We were privileged to have Justice (Retd) Madan B Lokur, to grace the occasion as the Chief Guest and felicitate the Gold Awardees and Award Leaders. Mr Kapil Bhalla, National Director, honoured the Chief Guest Justice (Retd) Madan B Lokur, Mr Himmat Sher Singh Kalsia - Trustee Chairman, Award Programme Foundation, and Dr Sanat Kaul, Managing Trustee, Award Program Foundation. The Principals and Directors of various YES Centres were invited by the National Award Authority to attend the function.

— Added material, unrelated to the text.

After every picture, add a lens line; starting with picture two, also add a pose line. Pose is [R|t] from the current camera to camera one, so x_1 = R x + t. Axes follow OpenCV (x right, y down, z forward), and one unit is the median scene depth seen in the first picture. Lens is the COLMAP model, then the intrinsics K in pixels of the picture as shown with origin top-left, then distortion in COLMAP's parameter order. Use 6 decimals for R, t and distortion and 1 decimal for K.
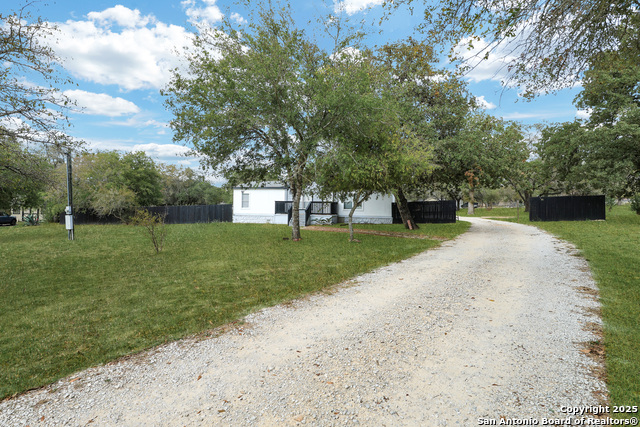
lens RADIAL K [[290.4, 0, 320.0], [0, 290.4, 213.5], [0, 0, 1]] dist [-0.000561, -0.000157]
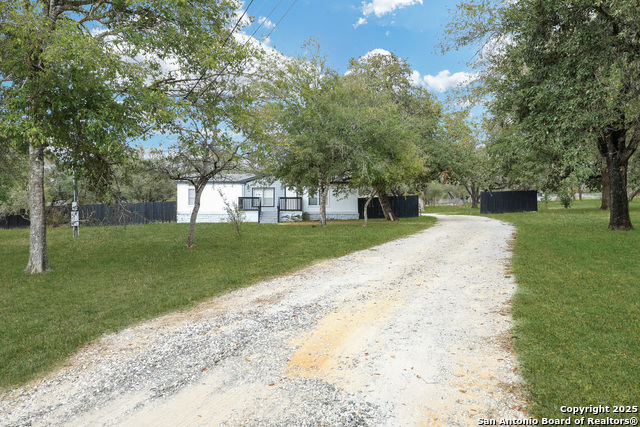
lens RADIAL K [[463.4, 0, 298.5], [0, 463.4, 214.0], [0, 0, 1]] dist [0.001716, 0.000859]
pose [[0.963086, -0.014719, 0.268790, -0.372393], [0.017755, 0.999803, -0.008868, 0.027449], [-0.268607, 0.013313, 0.963158, -0.451801]]
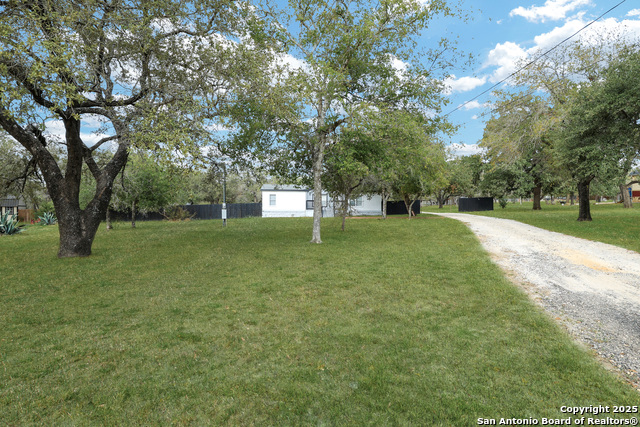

The ceremony began with an Bharatnatyam dance performance by Award participants from Uttam School for Girls, Ghaziabad, which was mesmerizing and memorable. National Director Mr. Kapil Bhalla addressed the audience, sharing information about the progress of the Award. He outlined the importance and significance of the Award with its salient features that develop the young participants to be "World Ready". The National Director's speech was followed by the Award Presentation Ceremony where the Chief Guest Justice (Retd) Madan B Lokur handed the Gold Certificates to the Gold Award achievers. Thirty-two Award Leaders and Volunteers were recognized with the Outstanding, Valuable and Special Service Meritorious Certificates. In addition, Nineteen YES Centres were recognized for their outstanding contribution towards Voluntary Service. The Chief Guest congratulated all the Awardees and Award Leaders for their success. He also shared how important it was to volunteer for community service, to learn and develop valuable lessons acquired through life for dedicating yourself to your work. The event was compered by Ms Ranjana Rai.
The IAYP thank the Chief Guest, Award Holders, Award Leaders, Principals, Directors, Parents, Grand Parents, Guardians and our Trustees for being there to make this Gold Award Ceremony a triumph.